On Thursday, Nov. 12, hundreds of students from the Claremont Colleges marched across the campuses for a dual purpose: to act in solidarity with Black student movements across the country, and to protest the lack of institutional support for students of color at Claremont McKenna College. Looking through our archives, TSL found this photograph from the first week of a similar protest in 1975. This week’s protest—and the simultaneous debate over the colleges’ demonstration policies—are part of a long history of student activism.
Forty years ago, budget cuts to the Black Studies Center and Chicano Studies Center prompted students and community members to stage a rally on Walker Beach, pictured here. (The photographer is facing Bixby Plaza and the Clark III residence hall on Pomona College’s campus.)

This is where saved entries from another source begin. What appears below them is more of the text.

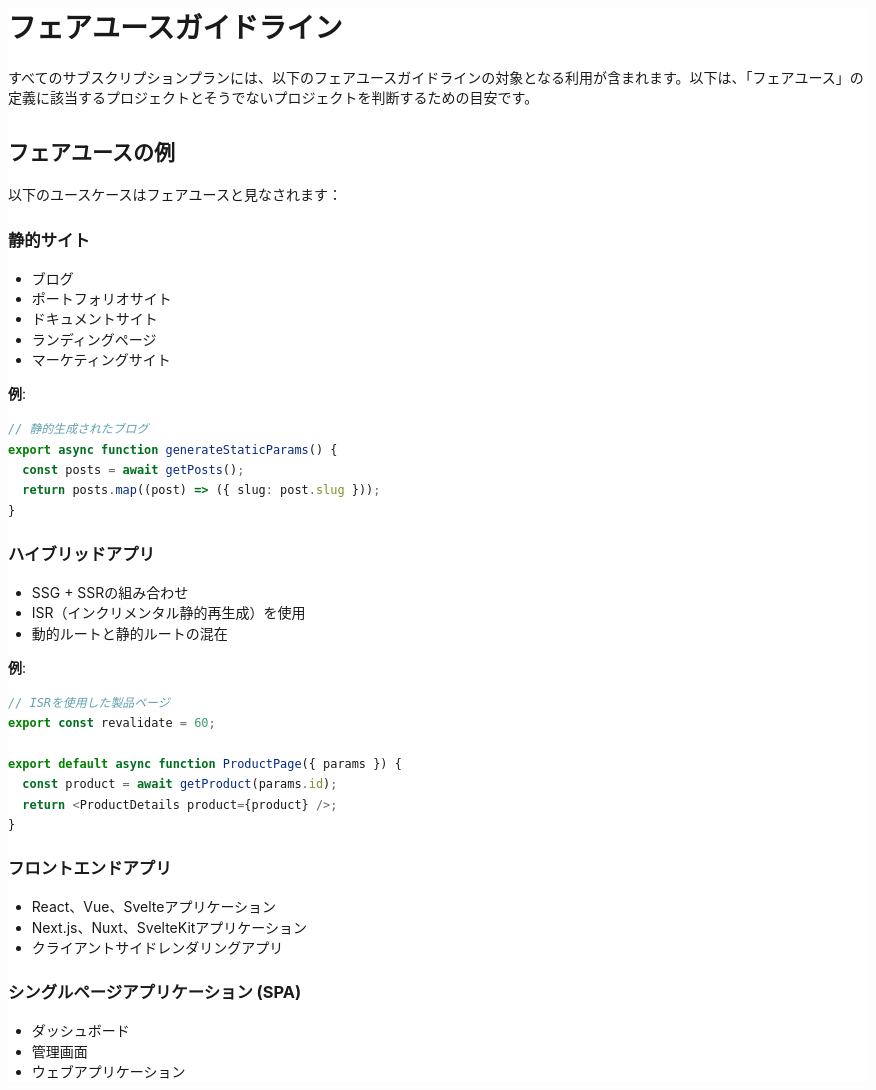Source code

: # フェアユースガイドライン

すべてのサブスクリプションプランには、以下のフェアユースガイドラインの対象となる利用が含まれます。以下は、「フェアユース」の定義に該当するプロジェクトとそうでないプロジェクトを判断するための目安です。

## フェアユースの例

以下のユースケースはフェアユースと見なされます：

### 静的サイト

- ブログ
- ポートフォリオサイト
- ドキュメントサイト
- ランディングページ
- マーケティングサイト

**例**:
```typescript
// 静的生成されたブログ
export async function generateStaticParams() {
  const posts = await getPosts();
  return posts.map((post) => ({ slug: post.slug }));
}
```

### ハイブリッドアプリ

- SSG + SSRの組み合わせ
- ISR（インクリメンタル静的再生成）を使用
- 動的ルートと静的ルートの混在

**例**:
```typescript
// ISRを使用した製品ページ
export const revalidate = 60;

export default async function ProductPage({ params }) {
  const product = await getProduct(params.id);
  return <ProductDetails product={product} />;
}
```

### フロントエンドアプリ

- React、Vue、Svelteアプリケーション
- Next.js、Nuxt、SvelteKitアプリケーション
- クライアントサイドレンダリングアプリ

### シングルページアプリケーション (SPA)

- ダッシュボード
- 管理画面
- ウェブアプリケーション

In April 1975, the Claremont University Consortium’s Council of Presidents voted to deny funding for the continuation of pre-first-year summer orientation programs, a decision which, according to TSL‘s April 29 article, the protestors labelled “a symptom of the prevailing attitude that exists whenever (sic) the Chicano Studies Center is concerned.”
The protests continued for weeks. On May 5, 1975, students supporting the centers took over the Pendleton Business Building. Mark Curtis, president of Scripps College and the chairman of the Council of Presidents, threatened the protestors with arrest: “‘Clear out or there will be a court order,’ he shouted before leaving the scene.”

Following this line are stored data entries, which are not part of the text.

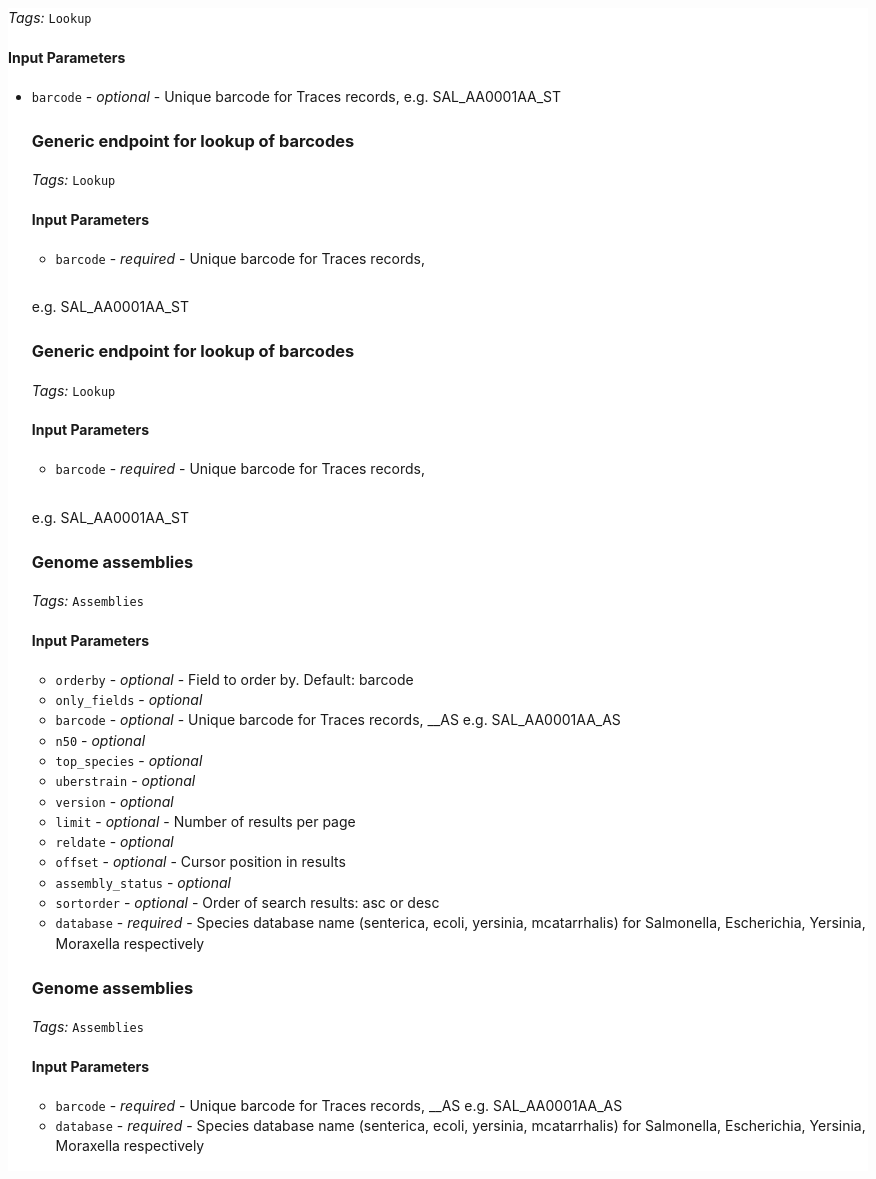 *Tags:* `Lookup`

#### Input Parameters
* `barcode` - _optional_ - Unique barcode for Traces records, <database prefix>_<ID code>_<Table code> e.g. SAL_AA0001AA_ST

### Generic endpoint for lookup of barcodes

*Tags:* `Lookup`

#### Input Parameters
* `barcode` - _required_ - Unique barcode for Traces records, <database prefix>_<ID code>_<Table code> e.g. SAL_AA0001AA_ST

### Generic endpoint for lookup of barcodes

*Tags:* `Lookup`

#### Input Parameters
* `barcode` - _required_ - Unique barcode for Traces records, <database prefix>_<ID code>_<Table code> e.g. SAL_AA0001AA_ST

### Genome assemblies

*Tags:* `Assemblies`

#### Input Parameters
* `orderby` - _optional_ - Field to order by. Default: barcode
* `only_fields` - _optional_
* `barcode` - _optional_ - Unique barcode for Traces records, <database prefix>_<ID code>_AS e.g. SAL_AA0001AA_AS
* `n50` - _optional_
* `top_species` - _optional_
* `uberstrain` - _optional_
* `version` - _optional_
* `limit` - _optional_ - Number of results per page
* `reldate` - _optional_
* `offset` - _optional_ - Cursor position in results
* `assembly_status` - _optional_
* `sortorder` - _optional_ - Order of search results: asc or desc
* `database` - _required_ - Species database name (senterica, ecoli, yersinia, mcatarrhalis) for Salmonella, Escherichia, Yersinia, Moraxella respectively

### Genome assemblies

*Tags:* `Assemblies`

#### Input Parameters
* `barcode` - _required_ - Unique barcode for Traces records, <database prefix>_<ID code>_AS e.g. SAL_AA0001AA_AS
* `database` - _required_ - Species database name (senterica, ecoli, yersinia, mcatarrhalis) for Salmonella, Escherichia, Yersinia, Moraxella respectively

On May 14, 1975, TSL reported that representatives from the BSC and CSC “submitted revised pre-freshman summer programs proposals for the summer of 1975” to the Council of Presidents. The proposals also included provisions for faculty positions in both centers.

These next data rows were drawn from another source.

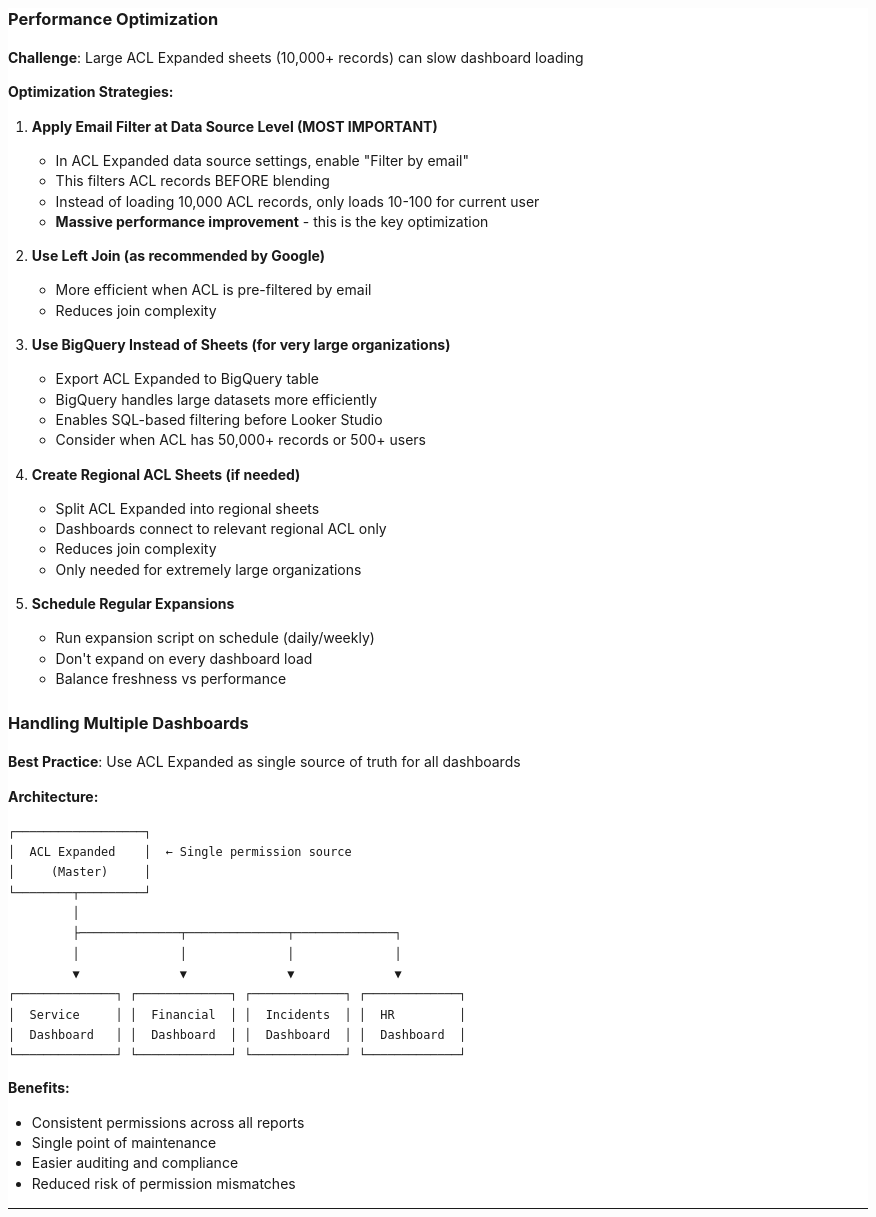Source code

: ### Performance Optimization

**Challenge**: Large ACL Expanded sheets (10,000+ records) can slow dashboard loading

**Optimization Strategies:**

1. **Apply Email Filter at Data Source Level (MOST IMPORTANT)**
   - In ACL Expanded data source settings, enable "Filter by email"
   - This filters ACL records BEFORE blending
   - Instead of loading 10,000 ACL records, only loads 10-100 for current user
   - **Massive performance improvement** - this is the key optimization

2. **Use Left Join (as recommended by Google)**
   - More efficient when ACL is pre-filtered by email
   - Reduces join complexity

3. **Use BigQuery Instead of Sheets (for very large organizations)**
   - Export ACL Expanded to BigQuery table
   - BigQuery handles large datasets more efficiently
   - Enables SQL-based filtering before Looker Studio
   - Consider when ACL has 50,000+ records or 500+ users

4. **Create Regional ACL Sheets (if needed)**
   - Split ACL Expanded into regional sheets
   - Dashboards connect to relevant regional ACL only
   - Reduces join complexity
   - Only needed for extremely large organizations

5. **Schedule Regular Expansions**
   - Run expansion script on schedule (daily/weekly)
   - Don't expand on every dashboard load
   - Balance freshness vs performance

### Handling Multiple Dashboards

**Best Practice**: Use ACL Expanded as single source of truth for all dashboards

**Architecture:**
```
┌──────────────────┐
│  ACL Expanded    │  ← Single permission source
│     (Master)     │
└────────┬─────────┘
         │
         ├──────────────┬──────────────┬──────────────┐
         │              │              │              │
         ▼              ▼              ▼              ▼
┌──────────────┐ ┌─────────────┐ ┌─────────────┐ ┌─────────────┐
│  Service     │ │  Financial  │ │  Incidents  │ │  HR         │
│  Dashboard   │ │  Dashboard  │ │  Dashboard  │ │  Dashboard  │
└──────────────┘ └─────────────┘ └─────────────┘ └─────────────┘
```

**Benefits:**
- Consistent permissions across all reports
- Single point of maintenance
- Easier auditing and compliance
- Reduced risk of permission mismatches

---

“In a Monday afternoon session,” the article continues, “the Council of Presidents accepted the proposal in bulk but called for several revisions. Only the CMC representative vetoed the pre-freshman summer programs proposal.”
Two weeks later, TSL reported that two Pomona College juniors who had participated in the takeover of the Pendleton building were found innocent of “participating in an obstructive demonstration” by the college’s Judiciary Council.